On February 1st, CMS released the 2024 Medicare Advantage and Part D Advance Notice to inform Medicare Advantage organizations of proposed changes to the program. The changes that were proposed in that notice stretch far beyond just Medicare Advantage organizations (MAOs). Providers serving Medicare Advantage members in value-based arrangements will also be impacted and in many cases the impact to these providers would be significantly more impactful. Here’s what MAOs and providers need to know about the proposed changes.
CMS intends to revise the risk adjustment model that is used to adjust capitation payments to reflect the burden of illness in the members that have selected their health plan. The proposal intends to remove nearly 23% of the diagnosis codes that are used in the current risk adjustment methodology and to constrain the coefficients across certain HCC categories so that the same coefficient is applied to risk adjustment factor regardless of the severity of the HCC category. CMS also proposes these changes be applied to the payments to MAOs starting in 2024, meaning the new model would be implemented retro-actively to apply for diagnoses identified starting this year. The reason given for these changes is predicated on a flawed assessment by CMS that analyzed the variation in coding between FFS Traditional Medicare and Medicare Advantage and the application of “Principle 10” of the risk adjustment model development. Principle 10 relates to the exclusion of codes that have discretionary coding variations and codes that are not credible cost predictors.
In the advance notice, CMS estimates that these changes will result in $11 billion in savings for the Medicare trust fund for 2024, or a -3.12% impact to the revenues of MAOs. The negative impact to MAO is diluted across their network of providers that have their own variations in coding specificity and overall outcomes for members. . The providers that assume risk with the health plans and provide more active management of their patients’ care will likely be impacted the most. These are the providers driving preventive services to identify these conditions earlier while they are more easily treatable and documenting the conditions to allow for enhanced analytics and improved outcomes.
It is worth noting that CMS’ interpretation of their assessment used to make these proposed changes mistakes correlation for causation. There are many explanations for the variation in coding between traditional Medicare and Medicare Advantage. One of those reasons lies in the higher prevalence of people disadvantaged by health inequities selecting Medicare Advantage plans and these individuals will be adversely impacted if this proposal were to go into effect. It is also worth noting that CMS relied heavily on Principle 10 of the risk adjustment model development, however their proposed changes are contradictory to other principles of the same document; specifically Principle 5, which relates to the encouragement of more specific coding.
The advance notice is intended to inform plans of the changes CMS intends to make to the Medicare Advantage program as it works through the bid process and to allow for public comments in response to the proposal. Plans, providers and Medicare recipients should take advantage of this opportunity to comment on this materially adverse impact this proposal would inevitably cause and to explain this issue to elected representatives.

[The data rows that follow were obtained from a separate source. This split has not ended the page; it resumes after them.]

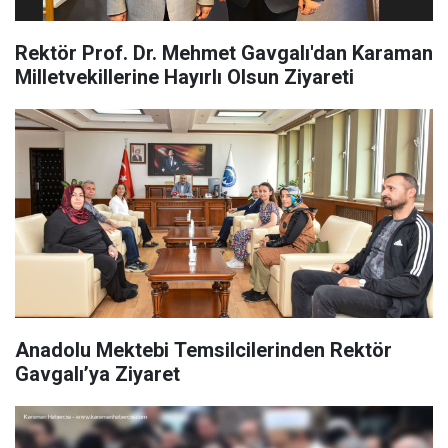
Rektör Prof. Dr. Mehmet Gavgalı'dan Karaman
Milletvekillerine Hayırlı Olsun Ziyareti
Anadolu Mektebi Temsilcilerinden Rektör
Gavgalı’ya Ziyaret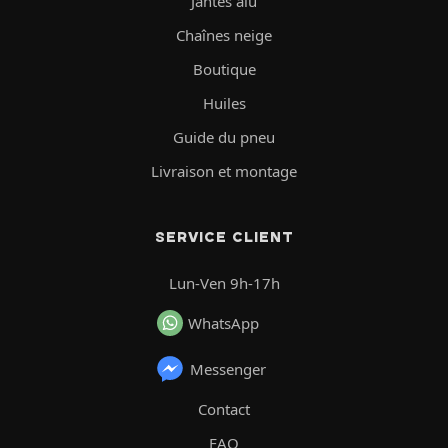
Jantes alu
Chaînes neige
Boutique
Huiles
Guide du pneu
Livraison et montage
SERVICE CLIENT
Lun-Ven 9h-17h
WhatsApp
Messenger
Contact
FAQ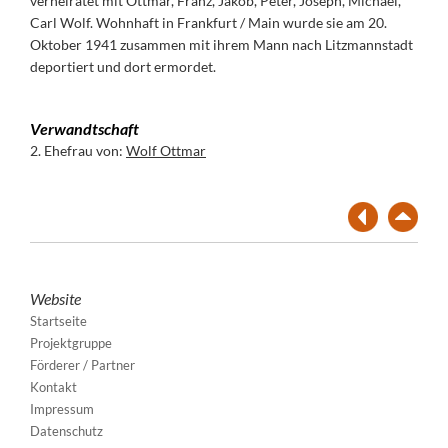
verheiratet mit Ottmar, Franz, Jakob, Peter, Joseph, Michael,
Carl Wolf. Wohnhaft in Frankfurt / Main wurde sie am 20.
Oktober 1941 zusammen mit ihrem Mann nach Litzmannstadt
deportiert und dort ermordet.
Verwandtschaft
2. Ehefrau von:
Wolf Ottmar
Website
Startseite
Projektgruppe
Förderer / Partner
Kontakt
Impressum
Datenschutz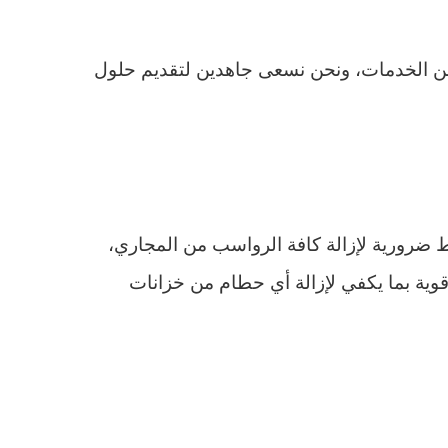
من الخدمات، ونحن نسعى جاهدين لتقديم حلول
ضرورية لإزالة كافة الرواسب من المجاري،
قوية بما يكفي لإزالة أي حطام من خزانات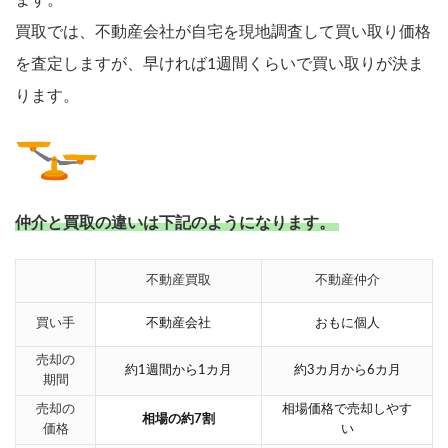
ます。
買取では、不動産会社が自宅を現地調査して買い取り価格
を査定しますが、早ければ1週間くらいで買い取りが決ま
ります。
仲介と買取の違いは下記のようになります。
不動産買取
不動産仲介
買い手
不動産会社
おもに個人
売却の
約1週間から1カ月
約3カ月から6カ月
期間
売却の
相場価格で売却しやす
相場の約7割
価格
い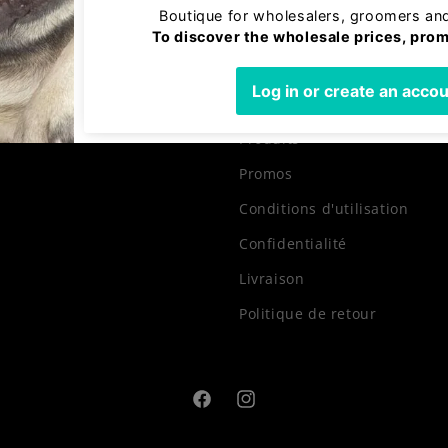
Liens rapides
Accueil
Produits
Promos
Conditions d'utilisation
Confidentialité
Livraison
Politique de retour
Facebook
Instagram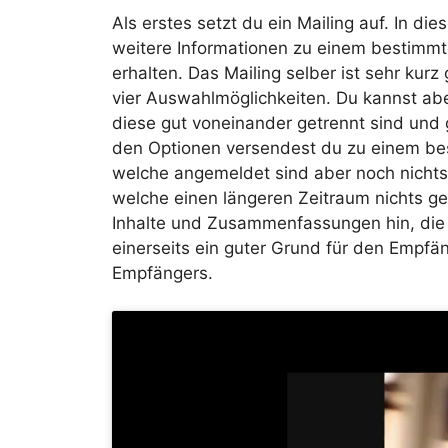
Als erstes setzt du ein Mailing auf. In 
weitere Informationen zu einem bestimmt
erhalten. Das Mailing selber ist sehr kur
vier Auswahlmöglichkeiten. Du kannst abe
diese gut voneinander getrennt sind und 
den Optionen versendest du zu einem be
welche angemeldet sind aber noch nicht
welche einen längeren Zeitraum nichts ge
Inhalte und Zusammenfassungen hin, die e
einerseits ein guter Grund für den Empfän
Empfängers.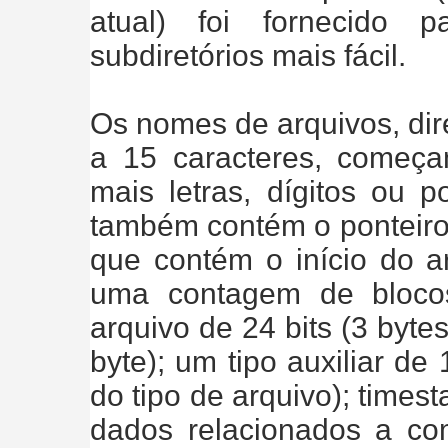
atual) foi fornecido p
subdiretórios mais fácil.
Os nomes de arquivos, dir
a 15 caracteres, começ
mais letras, dígitos ou 
também contém o ponteiro 
que contém o início do ar
uma contagem de bloco
arquivo de 24 bits (3 bytes
byte); um tipo auxiliar de
do tipo de arquivo); times
dados relacionados a c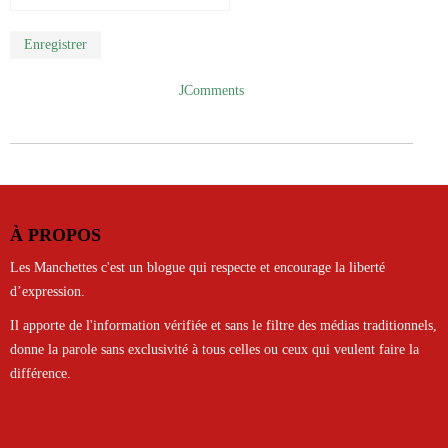
Enregistrer
JComments
À PROPOS
Les Manchettes c'est un blogue qui respecte et encourage la liberté
d’expression.
Il apporte de l'information vérifiée et sans le filtre des médias traditionnels,
donne la parole sans exclusivité à tous celles ou ceux qui veulent faire la
différence.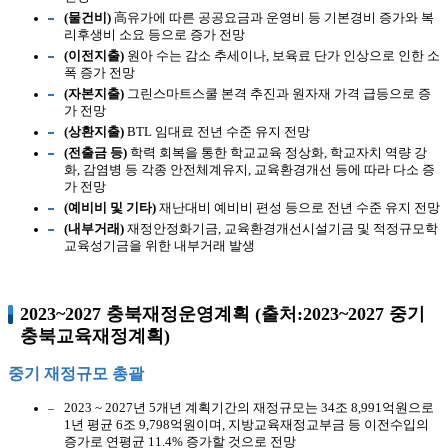
(물건비)
高유가에 따른 공공요금과 운영비 등 기본경비 증가와 복
리후생비 소요 등으로 증가 전망
(이전지출)
원아 수는 감소 추세이나, 보육료 단가 인상으로 인한 소
폭 증가 전망
(자본지출)
그린스마트스쿨 본격 추진과 원자재 가격 급등으로 증
가 전망
(상환지출)
BTL 임대료 전년 수준 유지 전망
(전출금 등)
학력 회복을 통한 학교교육 정상화, 학교자치 역량 강
화, 감염병 등 각종 안전체계유지, 교육환경개선 등에 따라 다소 증
가 전망
(예비비 및 기타)
재난대비 예비비 편성 등으로 전년 수준 유지 전망
(내부거래)
재정안정화기금, 교육환경개선시설기금 및 적정규모학
교육성기금을 위한 내부거래 발생
2023~2027 충북재정운영계획 (출처:2023~2027 중기
충북교육재정계획)
중기 재정규모 총괄
2023 ~ 2027년 5개년 계획기간의 재정규모는 34조 8,991억원으로
1년 평균 6조 9,798억원이며, 지방교육재정교부금 등 이전수입의
증가로 연평균 11.4% 증가할 것으로 전망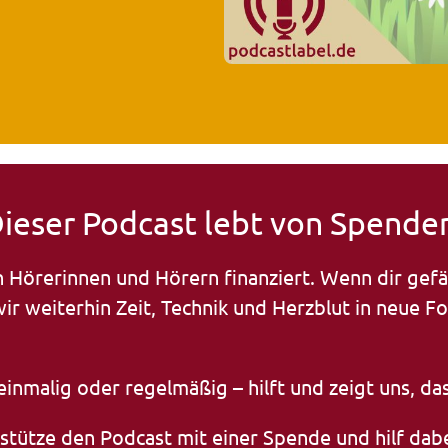
ieser Podcast lebt von Spende
Hörerinnen und Hörern finanziert. Wenn dir gefällt
ir weiterhin Zeit, Technik und Herzblut in neue F
inmalig oder regelmäßig – hilft und zeigt uns, das
ütze den Podcast mit einer Spende und hilf dabei,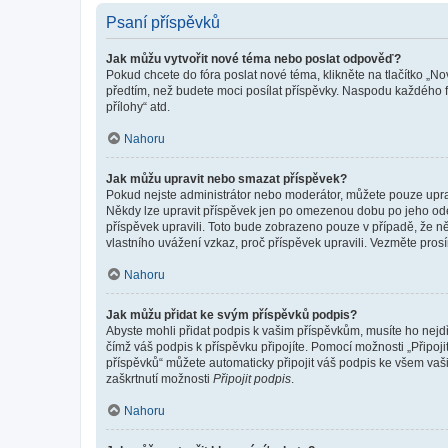
Psaní příspěvků
Jak můžu vytvořit nové téma nebo poslat odpověď?
Pokud chcete do fóra poslat nové téma, klikněte na tlačítko „No
předtím, než budete moci posílat příspěvky. Naspodu každého fó
přílohy“ atd.
Nahoru
Jak můžu upravit nebo smazat příspěvek?
Pokud nejste administrátor nebo moderátor, můžete pouze upravo
Někdy lze upravit příspěvek jen po omezenou dobu po jeho odesl
příspěvek upravili. Toto bude zobrazeno pouze v případě, že n
vlastního uvážení vzkaz, proč příspěvek upravili. Vezměte pr
Nahoru
Jak můžu přidat ke svým příspěvků podpis?
Abyste mohli přidat podpis k vašim příspěvkům, musíte ho nejdří
čímž váš podpis k příspěvku připojíte. Pomocí možnosti „Připo
příspěvků“ můžete automaticky připojit váš podpis ke všem vaš
zaškrtnutí možnosti
Připojit podpis
.
Nahoru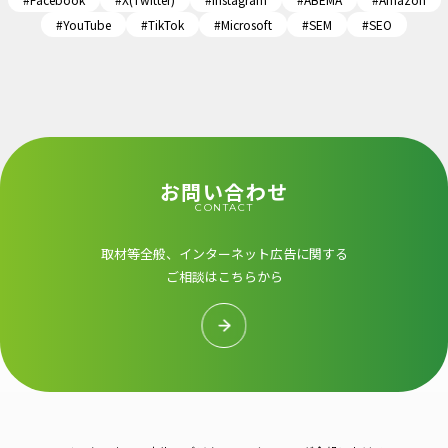
#YouTube
#TikTok
#Microsoft
#SEM
#SEO
お問い合わせ
CONTACT
取材等全般、インターネット広告に関する
ご相談はこちらから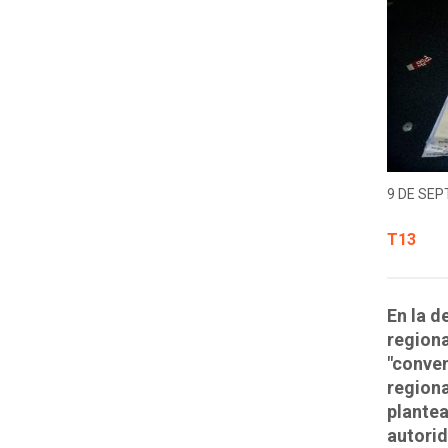
9 DE SEP
T13
En la d
regiona
"conve
region
plantea
autorid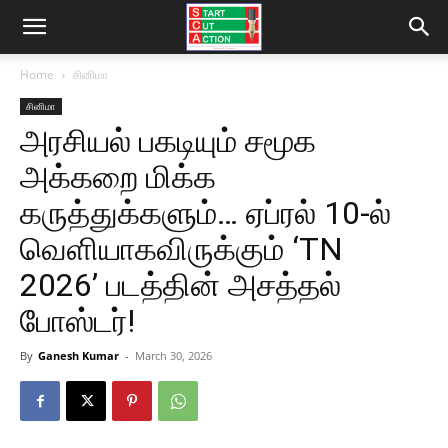
Home
சினிமா
சினிமா
அரசியல் பகடியும் சமூக
அக்கறை மிக்க
கருத்துக்களும்… ஏப்ரல் 10-ல்
வெளியாகவிருக்கும் ‘TN
2026’ படத்தின் அசத்தல்
போஸ்டர்!
By
Ganesh Kumar
-
March 30, 2026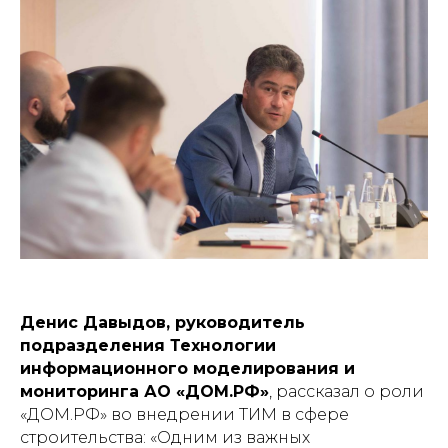
Денис Давыдов, руководитель
подразделения Технологии
информационного моделирования и
мониторинга АО «ДОМ.РФ»
, рассказал о роли
«ДОМ.РФ» во внедрении ТИМ в сфере
строительства: «Одним из важных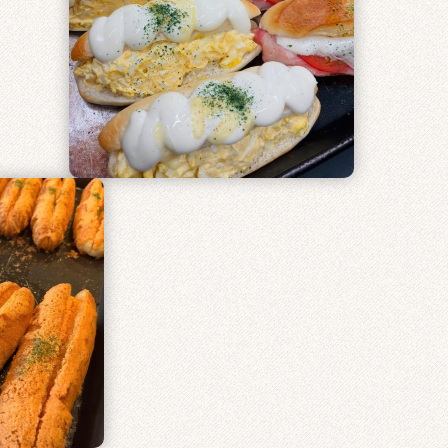
リー
巽東店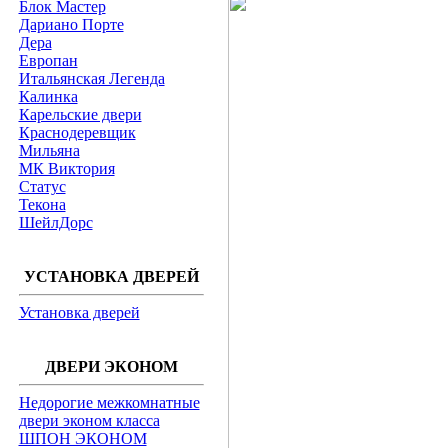
Блок Мастер
Дариано Порте
Дера
Европан
Итальянская Легенда
Калинка
Карельские двери
Краснодеревщик
Мильяна
МК Виктория
Статус
Текона
ШейлДорс
УСТАНОВКА ДВЕРЕЙ
Установка дверей
ДВЕРИ ЭКОНОМ
Недорогие межкомнатные
двери эконом класса
ШПОН ЭКОНОМ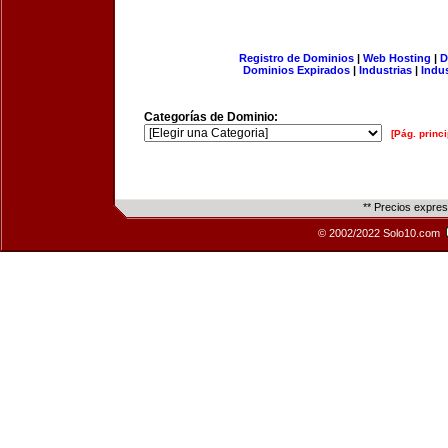
Registro de Dominios
|
Web Hosting
|
D
Dominios Expirados
|
Industrias
|
Indu
Categorías de Dominio:
[Pág. princi
** Precios expre
© 2002/2022 Solo10.com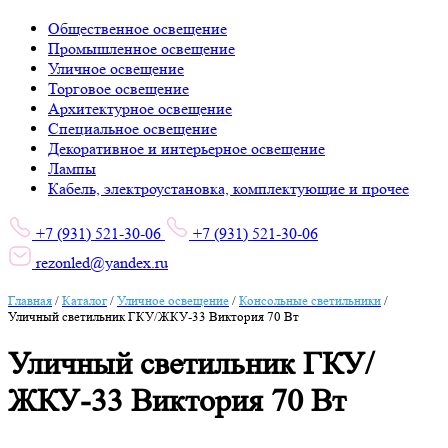
Общественное освещение
Промышленное освещение
Уличное освещение
Торговое освещение
Архитектурное освещение
Специальное освещение
Декоративное и интерьерное освещение
Лампы
Кабель, электроустановка, комплектующие и прочее
+7 (931) 521-30-06
+7 (931) 521-30-06
rezonled@yandex.ru
Главная
/
Каталог
/
Уличное освещение
/
Консольные светильники
/
Уличный светильник ГКУ/ЖКУ-33 Виктория 70 Вт
Уличный светильник ГКУ/
ЖКУ-33 Виктория 70 Вт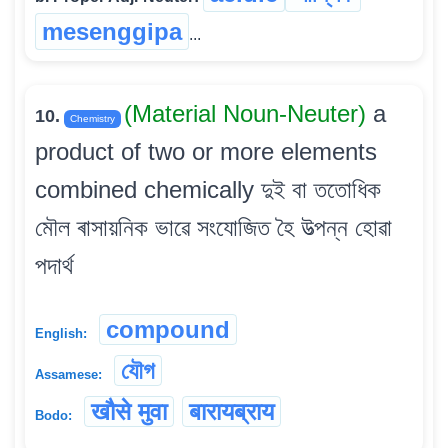
mesenggipa
...
(Material Noun-Neuter)
a
10.
Chemistry
product of two or more elements
combined chemically দুই বা ততোধিক
মৌল ৰাসায়নিক ভাৱে সংযোজিত হৈ উত্পন্ন হোৱা
পদাৰ্থ
compound
English:
যৌগ
Assamese:
खौसे मुवा
बारायब्राय
Bodo: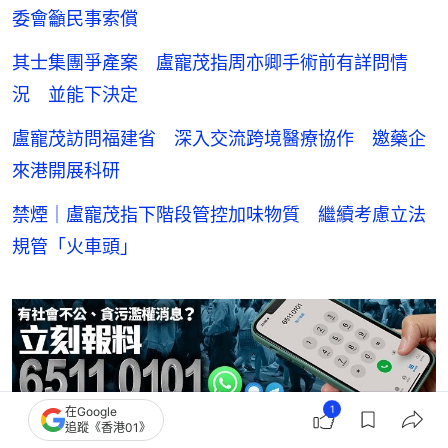
委會籲民事索償
其士集團爭產案 盧寵茂指周亦卿手術前有詳問情
況 並能下決定
盧寵茂訪問福建省 深入交流跨境醫療協作 邀藥企
來港開展科研
禁煙｜盧寵茂指下階段管控加味物質 繼續考慮立法
規管「火車頭」
1
在Google
追蹤《香港01》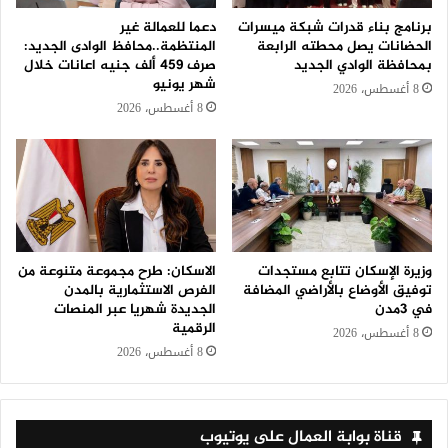
برنامج بناء قدرات شبكة ميسرات
دعما للعمالة غير
الحضانات يصل محطته الرابعة
المنتظمة..محافظ الوادى الجديد:
بمحافظة الوادي الجديد
صرف 459 ألف جنيه اعانات خلال
شهر يونيو
8 أغسطس، 2026
8 أغسطس، 2026
وزيرة الإسكان تتابع مستجدات
الاسكان: طرح مجموعة متنوعة من
توفيق الأوضاع بالأراضي المضافة
الفرص الاستثمارية بالمدن
في 3مدن
الجديدة شهريا عبر المنصات
الرقمية
8 أغسطس، 2026
8 أغسطس، 2026
قناة بوابة العمال على يوتيوب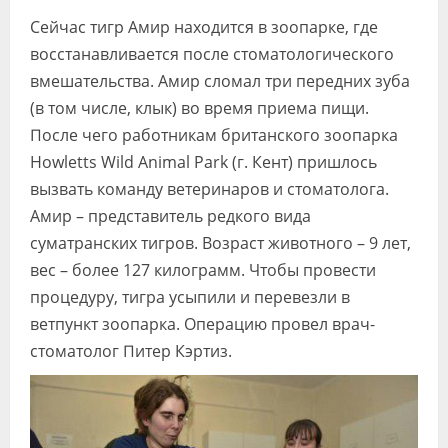
Видео
Сейчас тигр Амир находится в зоопарке, где
восстанавливается после стоматологического
Форум
вмешательства. Амир сломал три передних зуба
Клиники
(в том числе, клык) во время приема пищи.
После чего работникам британского зоопарка
Специалисты
Howletts Wild Animal Park (г. Кент) пришлось
Галерея
вызвать команду ветеринаров и стоматолога.
Амир – представитель редкого вида
Блоги
суматранских тигров. Возраст животного – 9 лет,
вес – более 127 килограмм. Чтобы провести
Лаборатории
процедуру, тигра усыпили и перевезли в
ветпункт зоопарка. Операцию провел врач-
стоматолог Питер Кэртиз.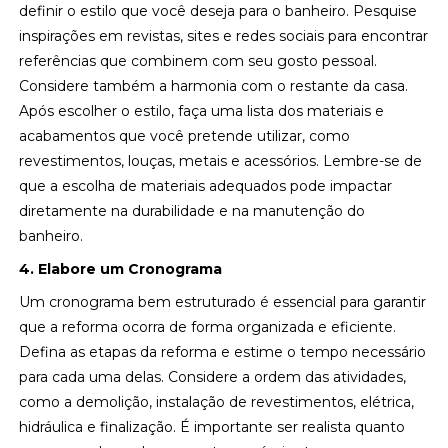
definir o estilo que você deseja para o banheiro. Pesquise
inspirações em revistas, sites e redes sociais para encontrar
referências que combinem com seu gosto pessoal.
Considere também a harmonia com o restante da casa.
Após escolher o estilo, faça uma lista dos materiais e
acabamentos que você pretende utilizar, como
revestimentos, louças, metais e acessórios. Lembre-se de
que a escolha de materiais adequados pode impactar
diretamente na durabilidade e na manutenção do
banheiro.
4. Elabore um Cronograma
Um cronograma bem estruturado é essencial para garantir
que a reforma ocorra de forma organizada e eficiente.
Defina as etapas da reforma e estime o tempo necessário
para cada uma delas. Considere a ordem das atividades,
como a demolição, instalação de revestimentos, elétrica,
hidráulica e finalização. É importante ser realista quanto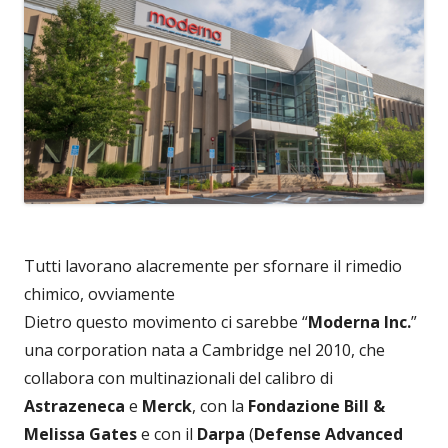
Tutti lavorano alacremente per sfornare il rimedio
chimico, ovviamente
Dietro questo movimento ci sarebbe “
Moderna Inc.
”
una corporation nata a Cambridge nel 2010, che
collabora con multinazionali del calibro di
Astrazeneca
e
Merck
, con la
Fondazione Bill &
Melissa Gates
e con il
Darpa
(
Defense Advanced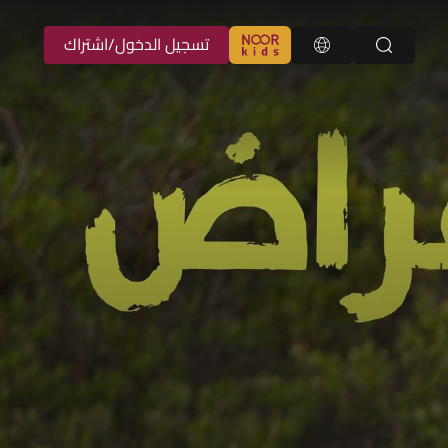
تسجيل الدخول/اشتراك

Plans and providers in Medicare Advantage risk arrangements also need to develop a strategy in the event CMS moves forward with the proposed changes. . Other health plan mitigation strategies may include evaluating network configurations and designing narrow networks that drive efficiency and of course may leave more providers out and potentially reduce access for beneficiaries. An evaluation of contracts might be warranted as well and some plans may eliminate contracts that are lower performing.
There are other changes listed in the advance notice that have a lesser effect on the program as a whole. Some of these proposed changes are beneficial and should be recognized when making public comments to CMS. These changes are inclusive of the expansion of the Part D Low Income Subsidy from 135% of the federal poverty line (FPL) to 150% and further integrating Health Equity metrics into the Star Rating methodology. CMS should take a holistic look at their proposal and assess how the potential outcomes are misaligned to their mission.
We strongly suggest that instead of completely recategorizing the CMS-HCC model, CMS should aim to expand upon the existing version with the addition of categories that are related to the SDoH ICD-10 codes. The ingestion of that data is an important quality aspect as reflected in the Stars methodology aimed at quality but the impact and variation of different SDoH factors should also be reflected in the risk adjustment methodology. That would serve to better predict future costs and create a greater incentive for providers and plans to capture that data and take steps to address the barriers their members and patients face in receiving equitable health outcomes. Changes to the model should allow 60 days for organizations to assess and publicly comment on such changes and those changes should follow the three-year phased-in implementation as per past model changes.